Pictures stay out of the answer, but every line of the material must be restated exactly.
══ Exercise data
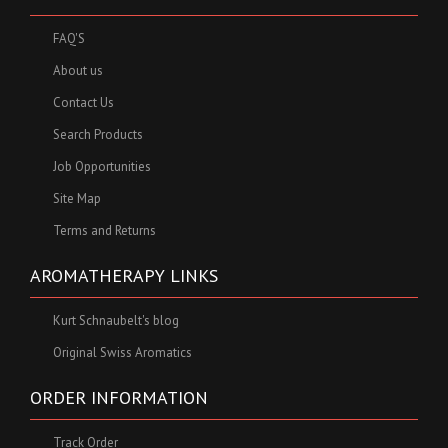
FAQ'S
About us
Contact Us
Search Products
Job Opportunities
Site Map
Terms and Returns
AROMATHERAPY LINKS
Kurt Schnaubelt's blog
Original Swiss Aromatics
ORDER INFORMATION
Track Order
════
- **Response area**
FAQ'S
About us
Contact Us
Search Products
Job Opportunities
Site Map
Terms and Returns
AROMATHERAPY LINKS
Kurt Schnaubelt's blog
Original Swiss Aromatics
ORDER INFORMATION
Track Order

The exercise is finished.